Now I am preparing to visit Peru and assist the team with its field work. On this project we are all women (Rossana, Ximena, Shaleyla, Alejandra and myself) and we are all passionate about marine animals and about generating baseline research into the whale sharks of Peru in order to conserve them and their habitat.

What I do

I started my research into whale sharks in La Paz Bay in 2001, using different techniques such as photo-ID, genetics and tagging. For the first two years there were no whale sharks in the bay and despite going out to look for them every month I didn’t see a single one. Then in 2003 I went to Los Cabos and I saw four pregnant females, huge and beautiful like submarines. To be with them is an incredible experience: they are so peaceful and transmit a wonderful energy, and I feel so small and so privileged to have the opportunity to share time and space with these big mamas.

My goal was to collect tissue samples so that we could study the genetics of these whale sharks, but their skin is hard and it took us some time to figure out how to collect the tissue. The whale sharks returned to La Paz Bay in 2004 and I have been monitoring them since then, determining the size of the population, its fidelity to the site and whether it is connected to other populations in the Gulf of California and other parts of Mexico’s Pacific coast.

It is amazing that each shark has a unique pattern of spots, and as we began to recognise individuals we started to name them. This has helped us to answer two important questions: do individuals spend a long time in the bay; and do they return year after year? The juveniles in particular, I have discovered, like La Paz Bay and some of them do return year after year. The best part of being able to identify individuals is that it gives me a sense of connection with them. I once placed a tag on Tiki-Tiki, a young female from La Paz Bay, but she lost the tag when she dived very deep. When I saw her again in the bay, I asked her, ‘Why don’t you just tell me what you were doing down there?’

Part of using marine biology to protect the ocean is working with communities and passing on to them the skills necessary to conduct baseline research. The projects at Bahia de Los Angeles and Nayarit are monitoring programmes that are conducted and controlled by the communities there, using locals as guardians of the sharks.
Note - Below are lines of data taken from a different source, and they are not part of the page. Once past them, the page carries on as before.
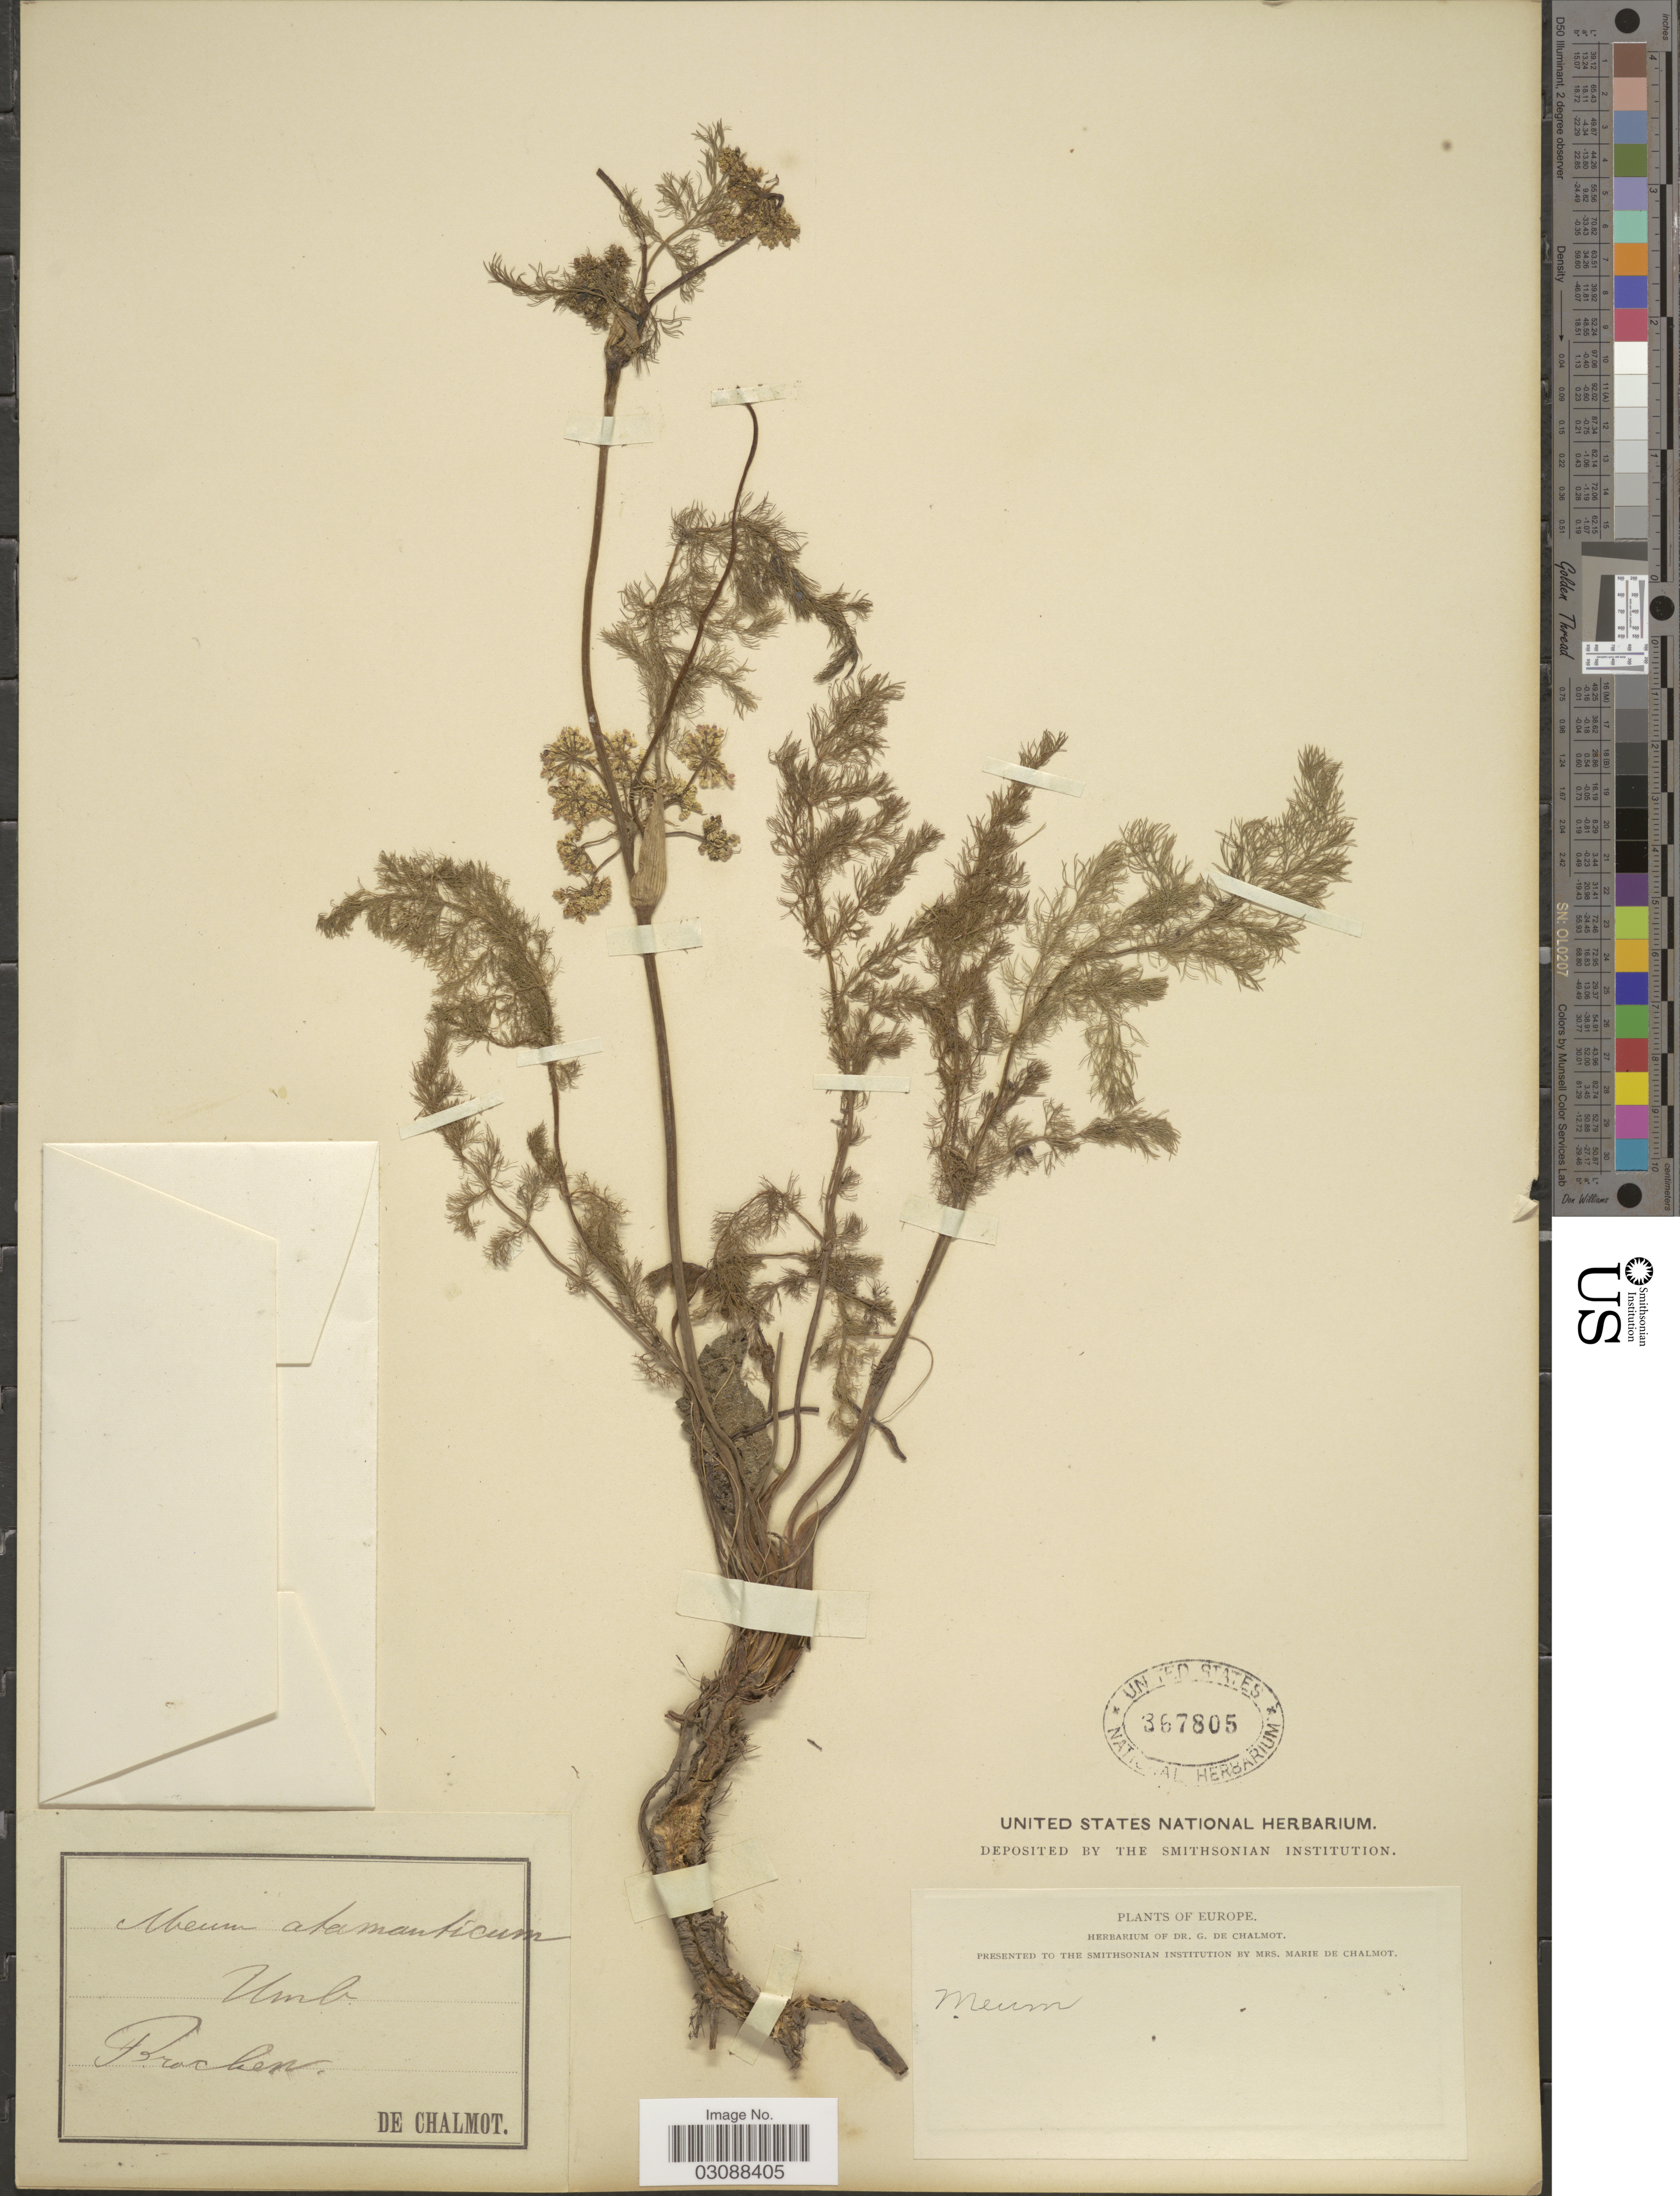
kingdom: Plantae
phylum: Tracheophyta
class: Magnoliopsida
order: Apiales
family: Apiaceae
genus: Meum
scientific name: Meum athamanticum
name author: Jacq.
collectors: G. de Chalmot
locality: Europe. Bracken.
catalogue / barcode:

In La Paz Bay I have been helping to develop of a management plan for whale shark tourism. Each year we train tourist companies in the guidelines for interacting with whale sharks. Education is important too, and we present a programme about ocean protection to high schools.

Because the whale shark is a migratory species, we promote its conservation on a regional basis along the entire Pacific coastline of Mexico. Our work in Peru will enable us to expand knowledge about whale sharks in the Eastern Pacific by generating initial baseline research about, among other things, abundance, site fidelity and population structure. Two months in, we have entered into agreements with associates who will assist us in our studies. In the field, we have registered the presence of humpback whales, marine turtles, sea lions and mobula rays. Whether they come from Mexico is still a mystery.